3. Compute the reward. When the LLM generates a code change that matches the oracle patch, a positive reward is assigned on a scale between 0 and 1 based on its similarity to human-written solutions. Incorrect formatting results in a -1 penalty. This way the model learns from its successes and mistakes, improving coding capabilities over time.
4. Refine model learning. The last step in the SWE-RL process is policy optimization performed by the Generalized Policy Optimization (GRPO) algorithm. GRPO, an advanced RL method, optimizes the policy by selecting actions with the highest rewards. Through this iterative process, the model progressively enhances its ability to generate high-quality code changes.
“Aha moments” and generalized reasoning capabilities. The RL approach in SWE-RL enables the development of emergent reasoning skills, often referred to as “aha moments,” similar to those observed in DeepSeek-R1. These skills include self-reflection, exploring alternative solutions, and employing divide-and-conquer strategies, which contribute to the model’s strong performance in a variety of tasks. Notably, the model excels not only in in-domain tasks like issue-solving but also in out-of-domain tasks such as function implementation and mathematical reasoning.
Data curation process
The Llama3-SWE-RL model was trained using a curated dataset of PRs from the GitHub Archive. The figure below illustrates SWE-RL’s raw PR data curation process.

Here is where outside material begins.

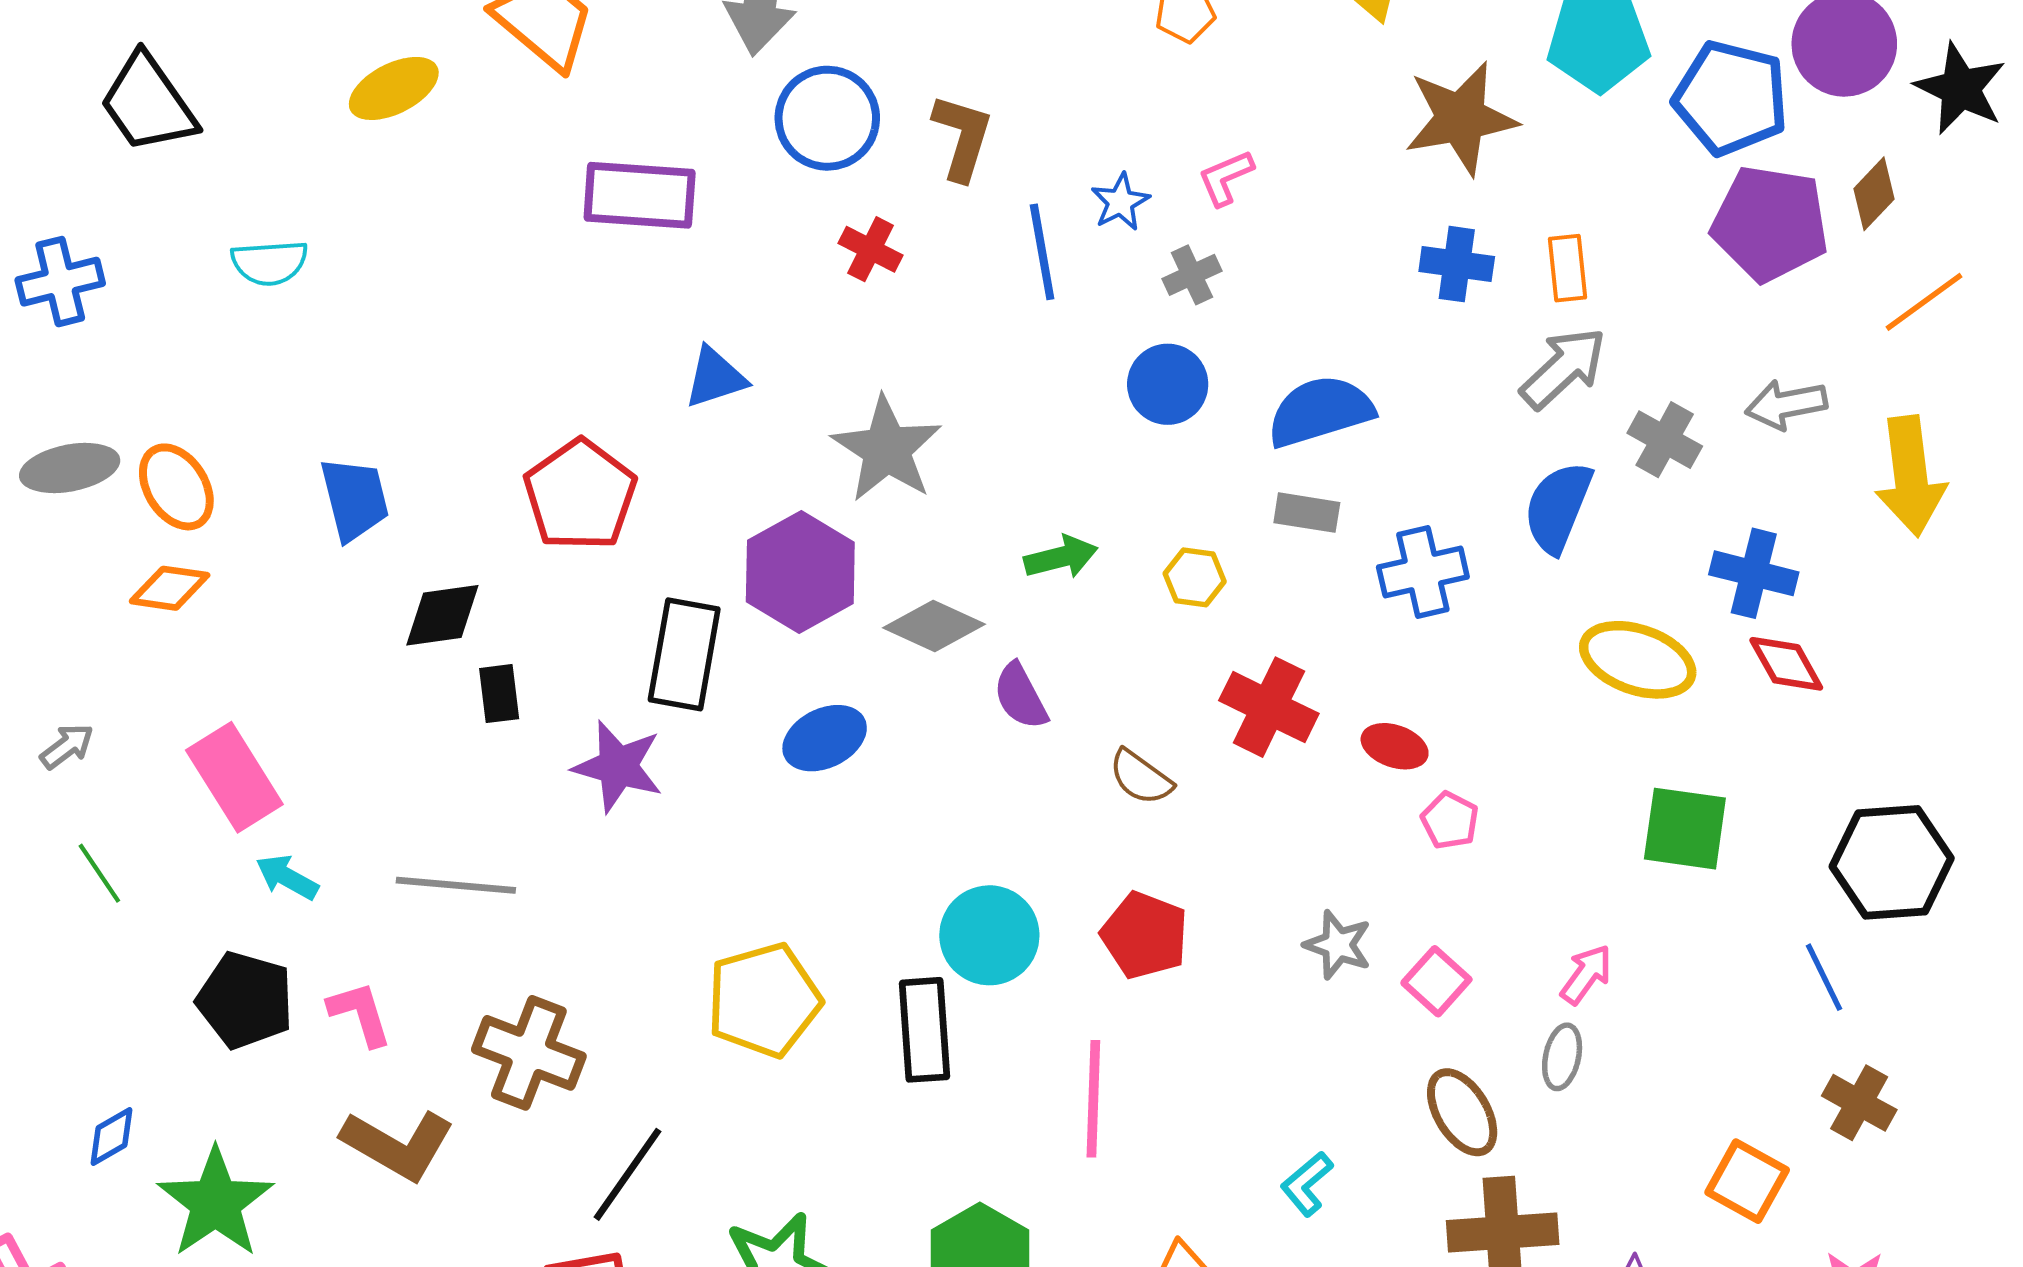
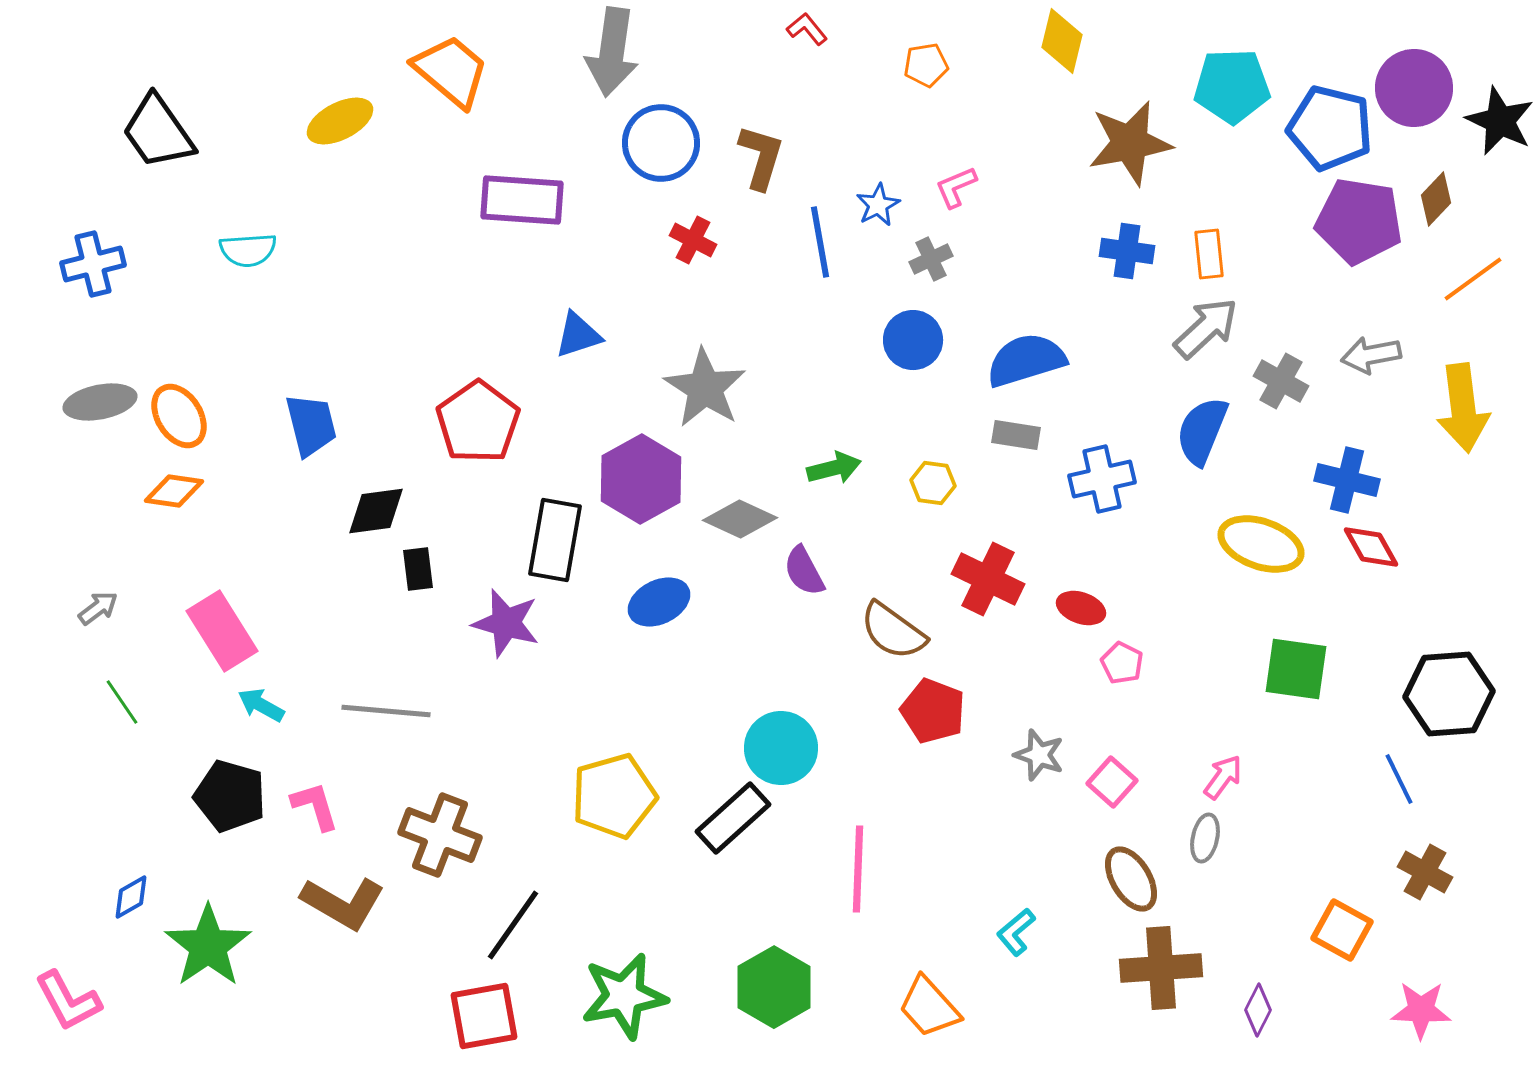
brown semicircle: (1141, 777) -> (893, 631), size x1.4
red pentagon: (1145, 935) -> (933, 711), moved
black rectangle: (925, 1030) -> (733, 818), turned 52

- GitHub events and clones: 4.6M repositories were cloned, including their complete commit history from January 1, 2015, to August 31, 2024. To ensure an unbiased evaluation of SWE-RL, researchers excluded the repositories used in the existing SWE benchmark.
- PR data aggregation: They aggregated all pertinent information associated with each PR individually. This includes issues, discussions, comments, initial code contents, and subsequent commits and code changes.
- Relevant files prediction: To prevent LLMs from over-editing, which occurred when only modified files were included in PR data, they used Llama-3.1-70B-Instruct to identify and add all relevant, even unmodified files.
- Data filtering: The dataset was cleaned by removing duplicates, low-quality PRs, and incomplete data.
Evaluation
Llama3-SWE-RL-70B successfully resolves 41% of SWE-bench Verified issues (a subset of SWE-bench with 500 human-verified problems), the continuous reward system being a major factor in its strong reasoning abilities. This model demonstrates performance comparable to GPT-4o while surpassing medium-sized open-source models. The table below provides a detailed overview of the model’s performance, which is achieved through exclusive training on public data using the SWE-RL framework.

Conclusion
SWE-RL represents the first RL method to improve LLMs for real-world software engineering tasks. It demonstrates that open-source software evolution data, when combined with RL, can build more capable coding assistants that surpass the existing benchmarks.